Action Movie News likes to keep its news tips coming. 'What Channel?'

It is raining in Queens, but the floors above Spettmann's Bar are still shooting long tentacles of flame, by the time Action Movie News arrives One fireman injured, but no one (as far as could then be determined) trapped or killed.

The competition is there, giving the Action Movie Boys the verbal equivalent of a Bronx cheer, "You guys go to the gambling raid in Westchester this evening? Ten million dollars."

Gottfried ignores the taunts, with the disdain of a prince toward a peon. But you can tell, as he walks away, that he is a wounded man. The gambling raid in Chinatown that he shot, only netted $10,000, according to police."Don't tell them about Chinatown," he hisses.

Alone among the crowd that gathers (sizable for an 11 p.m. fire), the gawkers and the buffs and the cops and the firemen, only one person seems to be mourning the blaze. He stares at the huge fire lighting the sky, his eyes moist. Finally he walks away.

He is the owner of Spettmann's bar. He is asked if he is Mr. Spettmann.

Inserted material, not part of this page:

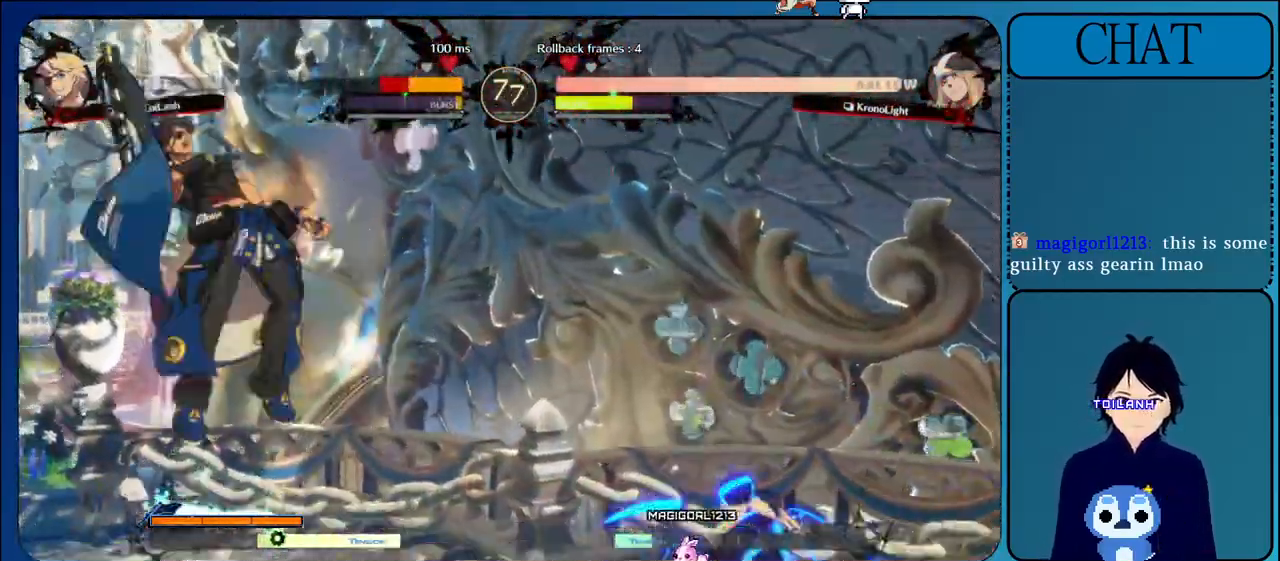
{"buttons": [], "left_stick": "down-left", "events": []}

"No," the sad man explains in accepted English. "No, you see the transaction has been made not 50 days ago."

But Action Movie News does not ask these questions - the stations don't like that. They're there to catch the fire.

When it's doused, they leave, Spettmann's bar is still standing.

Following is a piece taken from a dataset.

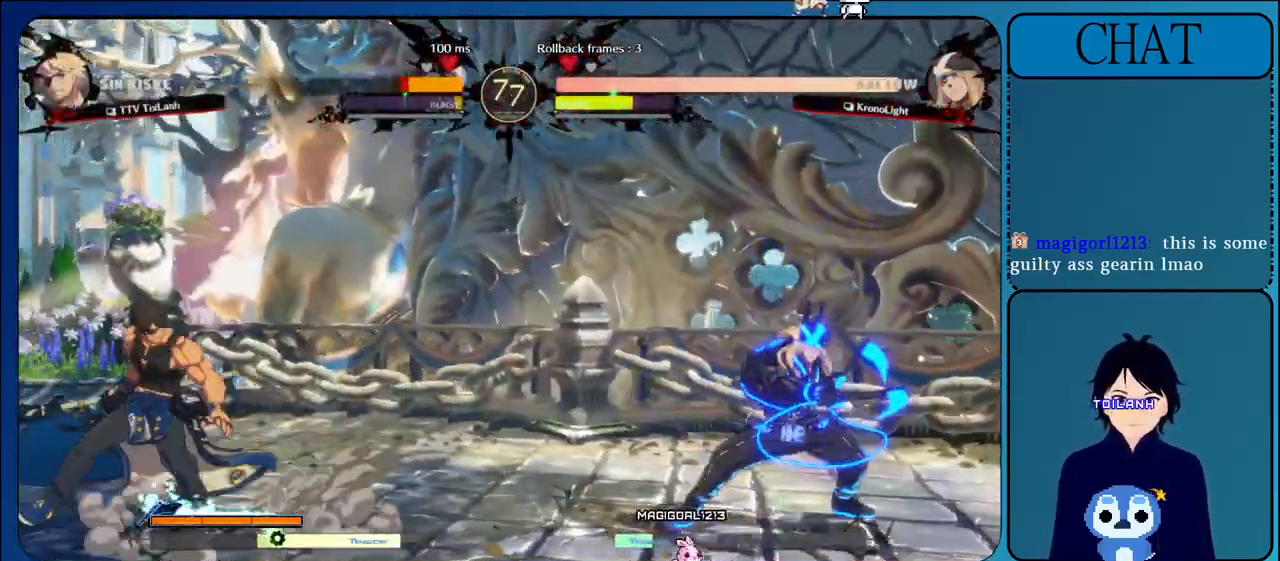
{"buttons": [], "left_stick": "down-left", "events": []}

"What channel?" a policeman calls after them. Just Another Night

"I've got a way of thinking," says Sheldon Levy as a fog closes in over the city. "Most adults are responsible for their fate. Whereas children on the other hand - children are really innocent. The only thing that bothers me personally is when a story involves children."

A call comes in over the radio. Two-alarm fire in New Jersey."I've been to the same building several times to see it burn," muses Levy, as he speeds on his way.

The fog grows thicker as Minicam I speeds through the silent streets. Finally, visibility is stunted to a few terrifying feet.

"Good night for a murder," offers the audio man.

"Bad night for shooting," says Sheldon Levy, voyeur for the millions.